Other than that, I am happy to report that there were few other struggles. The team consisted of highly driven and intelligent individuals who were willing to give their all to see us succeed. As a notoriously antisocial person, I was happy to find some amazing new friends who it was a pleasure to work with. I have nothing but praise for my teammates—their work ethic was ironclad and they were able to overcome both personal and academic obstacles.
How will your participation in this Moot Court contribute to your future career aspirations?
The competition gave me an unrivalled practical experience, allowing me to take my first steps in the field I wish to turn into my profession. It also put me in contact with a variety of deeply interesting individuals from across the continent. Undoubtedly, getting to meet practicing lawyers and professionals in the field of human rights has helped to cement my career path. For me, it was deeply enriching to take a break from the corporate and private sphere and meet the people who I hope will become my colleagues.
In addition, it goes without saying that when applying for postgraduate programs being a finalist in a prestigious international competition bolsters any application. I believe this will enable me to continue my legal education after graduating from IE University. If we were to win the competition, the prize of the internship at the ECHR represents a golden ticket to our professional futures.
What is the key to success, and what advice would you give to other students?
I have always believed that success is a matter of priorities. I still fondly remember preparing to compete in my first karate world championships when I was 13 years old. After a long four-hour training session my Sensei (teacher) asked us one simple question: “Why are you here?” I responded that I wanted to be the best in the world at what I do. “And what are you willing to give up?” my Sensei retorted. I struggle to remember what I answered to that second question, but it has had a profound impact on who I am and what I have accomplished. It imbued me with a mindset that led me to become a world champion at the age of 14 and now continues to guide my approach, including in academics. I understand that success does not come without struggle.
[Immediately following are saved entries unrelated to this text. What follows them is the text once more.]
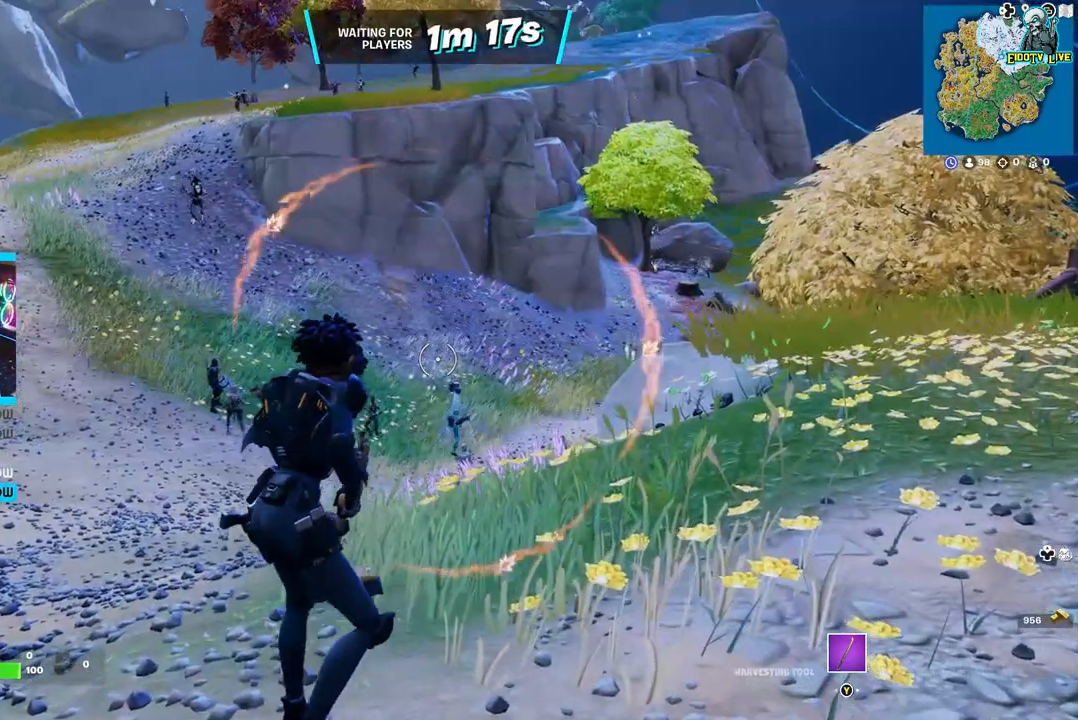
{"dt_ms": 500, "buttons": [], "left_stick": "up", "right_stick": "center", "events": [[267, "right_stick", "right"], [467, "right_stick", "center"]]}
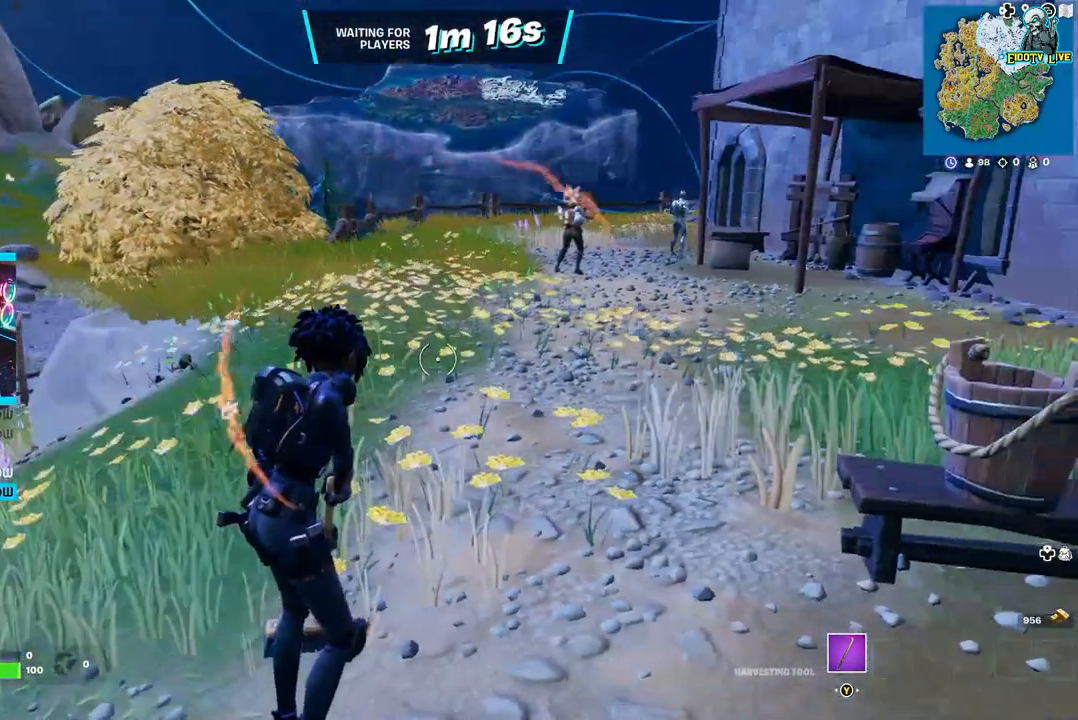
{"dt_ms": 500, "buttons": [], "left_stick": "up", "right_stick": "right", "events": [[433, "right_stick", "right"]]}
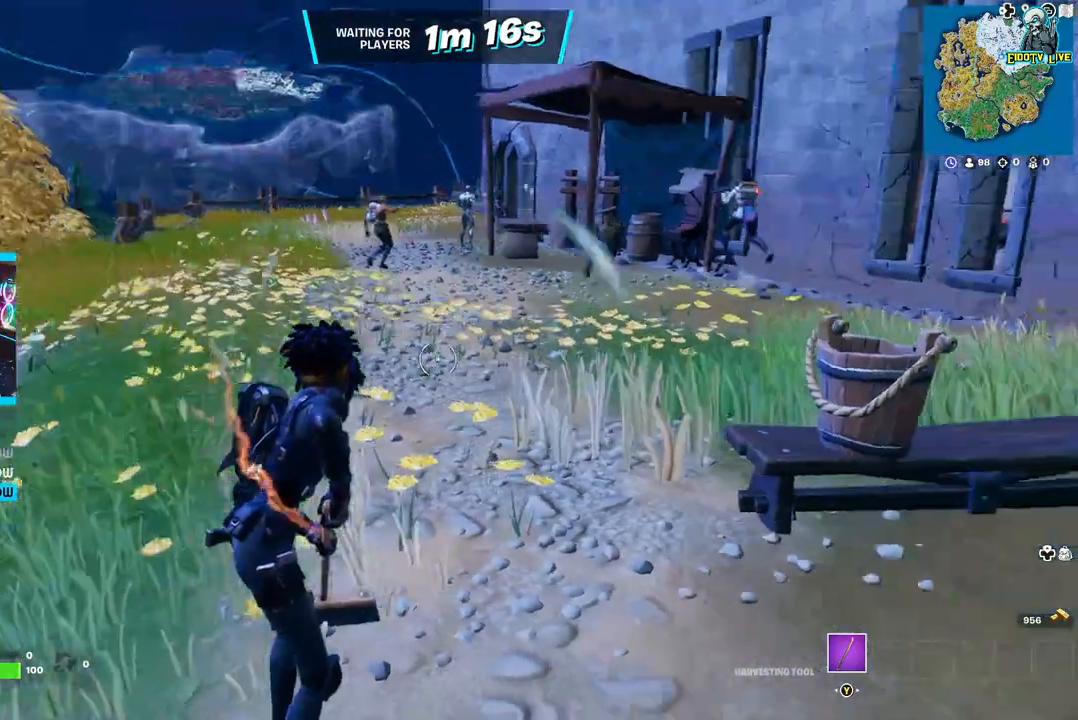
{"dt_ms": 1000, "buttons": [], "left_stick": "up", "right_stick": "center"}
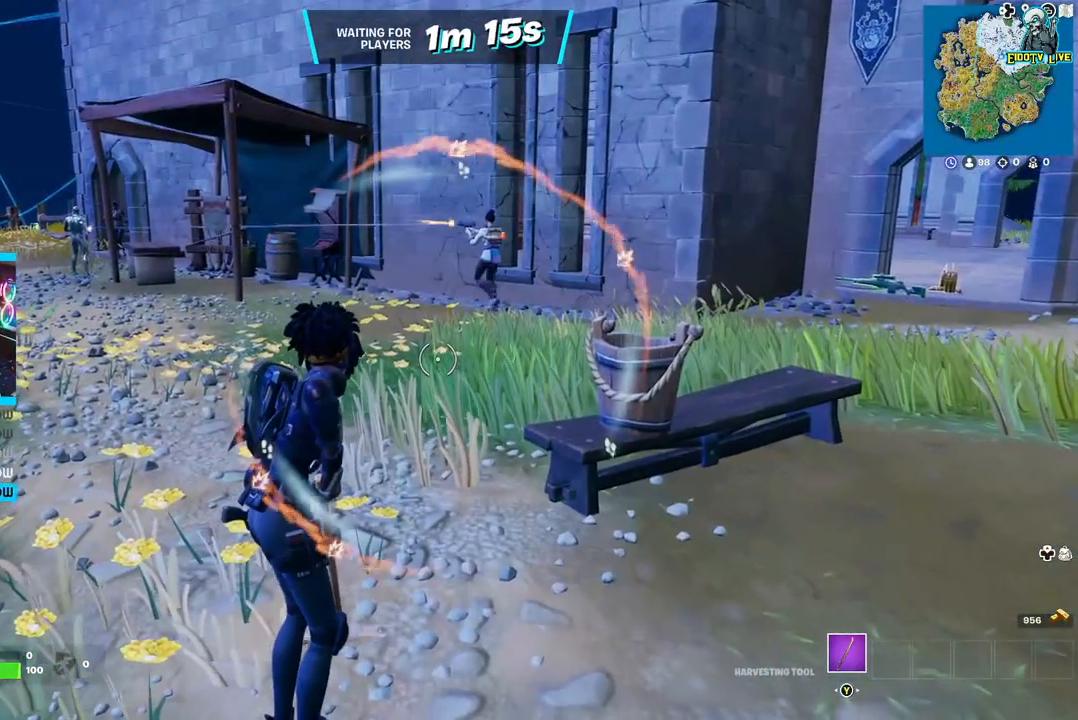
{"dt_ms": 500, "buttons": [], "left_stick": "up", "right_stick": "center", "events": []}
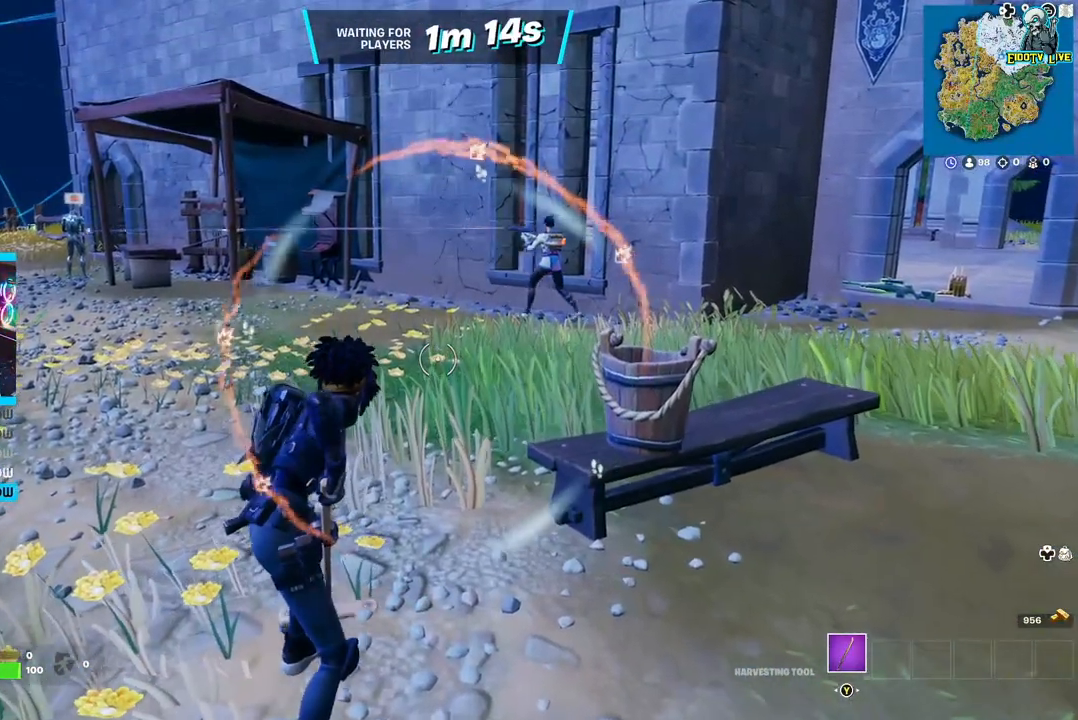
{"dt_ms": 500, "buttons": [], "left_stick": "up", "right_stick": "center", "events": []}
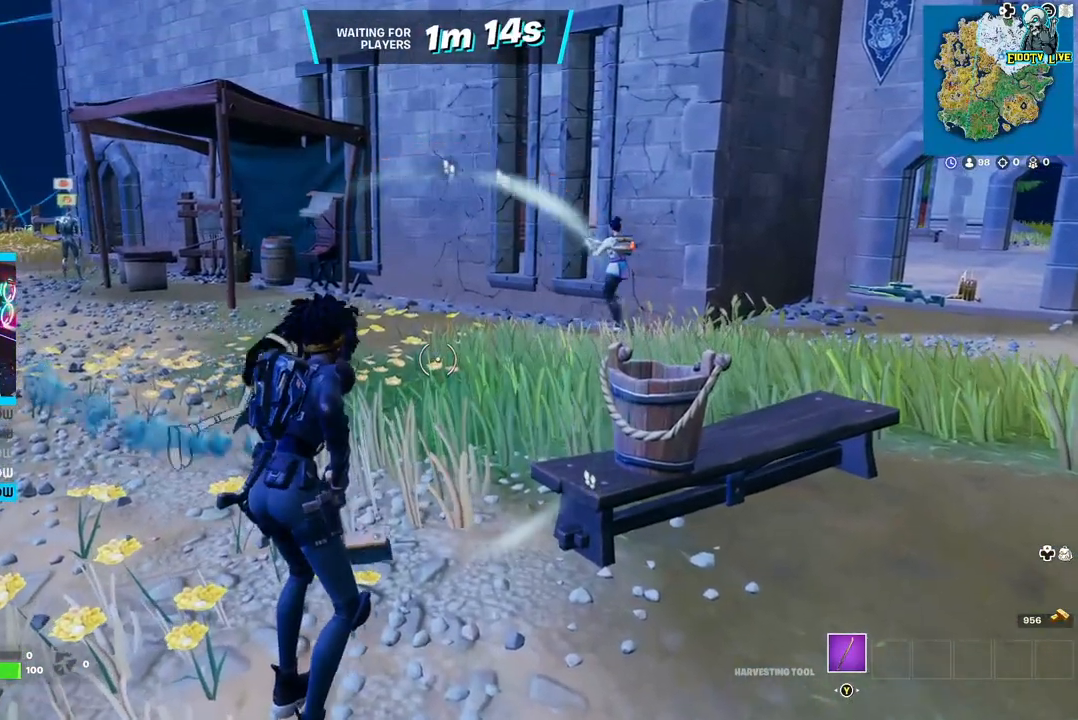
{"dt_ms": 500, "buttons": [], "left_stick": "up", "right_stick": "center", "events": []}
If I were to offer any advice to future students partaking in the Moot Court elective, I would start by asking the same questions as my Sensei asked me nearly 10 years ago: why are you here?There are many reasons why one might choose to partake in the elective, but if you want to make it to the finals it will not come without work. This takes me to my second question: what are you willing to give up? Time and energy are finite resources, meaning that certain things will have to be sacrificed to align your priorities. You might have to forego certain social or leisure activities, or stay awake an extra couple of hours to finalize an argument. It all revolves around you—you need to establish why you’re taking part, and more importantly what success means to you.
In my eyes, the Human Rights Moot Court Competition has not only been a success because we’re going through to the final round. It was a success because I’ve rekindled my fire. I was able to work on something I love with amazing people, and I had an experience that will stay with me forever. I’ve emphasized the sacrifice that is necessary to succeed in a competition like this, but I cannot understate the fulfillment one feels when you rest your case, turn to your team, and smile.
Ecab and the IE University Moot Court team now look forward to competing in the final round of the competition, where they will face their most demanding challenge yet. With the unwavering support of their coaches and continued dedication, IE University is confident that the Moot Court team will excel in the last round as they continue to develop as promising human rights lawyers. We wish Ecab and the team every success!